Sunday, July 4, 2010

A pleasure to serve

On Friday I was discussing the Brazil-Netherlands match with some fellas at a bar in town. I was arguing that Kaka got selfish in the last ten minutes. My co-commentator retorted that the real reason Brazil lost was that the referees were biased in "all you favor." It was a "what do you mean, 'you people'?" moment about which laughs were had afterward. That's the difference in racism here. We can laugh about it. This was pointed out to me by a friend of mine recently.

Twelve score and four years ago, a group of rich land owners decided they didn't want to pay taxes to the British, or kiss British asses every time they wanted to make a move. They conjured up some rhetoric about liberty, inalienable rights, and equality (though some of them most assuredly believed in these notions through and through, those beliefs had rested largely inert for lack of utility) and stirred up an army of sorts. It's hard to know how fair this characterization of the causes of America's war for independence is. The constitution certainly does embody those ideas, to a certain extent. At that time, we had a sizable slave population and shared the continent with perhaps millions of indigenous people. There was certainly no dream, at that point, of an ethnically diverse people, peacefully coexisting. Extermination and/or enslavement was the order of the day. The constitution does seem to have catered for a reasonable pluralism when it comes to ideology and theology (the society may have been less tolerant than the legal writing).
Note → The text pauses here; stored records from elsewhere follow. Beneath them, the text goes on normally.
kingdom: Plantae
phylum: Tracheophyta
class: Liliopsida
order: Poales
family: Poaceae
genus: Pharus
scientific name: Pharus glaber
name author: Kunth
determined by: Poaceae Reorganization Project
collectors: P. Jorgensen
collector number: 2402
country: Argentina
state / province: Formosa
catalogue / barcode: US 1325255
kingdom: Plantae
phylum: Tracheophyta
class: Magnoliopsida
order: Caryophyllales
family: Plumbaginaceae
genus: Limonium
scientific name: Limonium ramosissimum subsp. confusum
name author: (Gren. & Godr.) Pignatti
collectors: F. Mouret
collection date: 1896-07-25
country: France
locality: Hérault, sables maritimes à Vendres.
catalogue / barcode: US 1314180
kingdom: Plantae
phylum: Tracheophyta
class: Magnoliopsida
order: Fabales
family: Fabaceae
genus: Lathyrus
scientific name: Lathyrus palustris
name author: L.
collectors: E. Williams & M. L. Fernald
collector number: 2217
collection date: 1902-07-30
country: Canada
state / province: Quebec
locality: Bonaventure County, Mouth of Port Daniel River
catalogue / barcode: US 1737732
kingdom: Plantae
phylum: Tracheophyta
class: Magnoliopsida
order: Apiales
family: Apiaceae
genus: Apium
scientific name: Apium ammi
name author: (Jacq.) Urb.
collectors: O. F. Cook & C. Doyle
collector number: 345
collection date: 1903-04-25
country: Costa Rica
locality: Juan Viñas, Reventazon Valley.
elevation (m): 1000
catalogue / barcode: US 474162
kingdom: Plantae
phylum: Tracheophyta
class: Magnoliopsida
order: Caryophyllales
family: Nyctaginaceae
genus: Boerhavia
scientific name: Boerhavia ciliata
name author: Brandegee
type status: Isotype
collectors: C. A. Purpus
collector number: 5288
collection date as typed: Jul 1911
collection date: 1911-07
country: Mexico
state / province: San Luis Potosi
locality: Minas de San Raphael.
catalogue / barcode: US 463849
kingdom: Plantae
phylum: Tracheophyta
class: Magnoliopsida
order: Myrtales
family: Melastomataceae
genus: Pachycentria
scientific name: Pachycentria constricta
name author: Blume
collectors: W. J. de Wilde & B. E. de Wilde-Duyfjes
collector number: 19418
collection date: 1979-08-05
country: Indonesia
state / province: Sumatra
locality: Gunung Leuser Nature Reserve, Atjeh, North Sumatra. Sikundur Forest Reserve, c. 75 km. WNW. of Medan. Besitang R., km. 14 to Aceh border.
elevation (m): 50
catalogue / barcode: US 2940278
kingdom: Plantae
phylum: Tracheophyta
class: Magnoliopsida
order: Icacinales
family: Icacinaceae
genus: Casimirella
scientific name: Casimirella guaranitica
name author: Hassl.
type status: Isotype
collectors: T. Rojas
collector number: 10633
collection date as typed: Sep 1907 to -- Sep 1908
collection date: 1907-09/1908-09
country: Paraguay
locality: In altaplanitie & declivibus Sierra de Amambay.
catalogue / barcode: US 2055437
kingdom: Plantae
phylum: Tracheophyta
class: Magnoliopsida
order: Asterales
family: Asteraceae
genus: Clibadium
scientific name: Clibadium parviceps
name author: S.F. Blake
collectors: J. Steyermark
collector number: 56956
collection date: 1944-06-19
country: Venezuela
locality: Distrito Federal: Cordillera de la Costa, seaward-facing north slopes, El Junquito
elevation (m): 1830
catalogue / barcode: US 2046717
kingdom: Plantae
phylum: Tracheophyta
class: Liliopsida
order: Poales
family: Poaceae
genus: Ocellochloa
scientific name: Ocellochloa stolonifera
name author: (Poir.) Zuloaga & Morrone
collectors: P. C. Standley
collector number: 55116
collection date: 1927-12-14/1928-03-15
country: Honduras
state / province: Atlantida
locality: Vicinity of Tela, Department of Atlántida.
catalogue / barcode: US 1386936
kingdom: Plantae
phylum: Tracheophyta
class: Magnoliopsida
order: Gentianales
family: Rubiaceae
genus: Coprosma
The Romans dreamed of a republic from time to time. People had written about it for well over a century. We finally had one: A democratic republic. Today, we have an ethnically diverse population and our ideologies run the spectrum, as do our religions. The dream that we can coexist peacefully and prosperously is a bold one, historically speaking. The dream that we can find a functional degree of political unity is a bold one. The dream that tolerance and power sharing can be efficiently productive is a bold one. Whatever shapes the American dream has taken over the years, it has always been about a living, breathing society that would learn and grow. That we have done so for 234 years is no small achievement, and we ought to feel proud as a people on this day.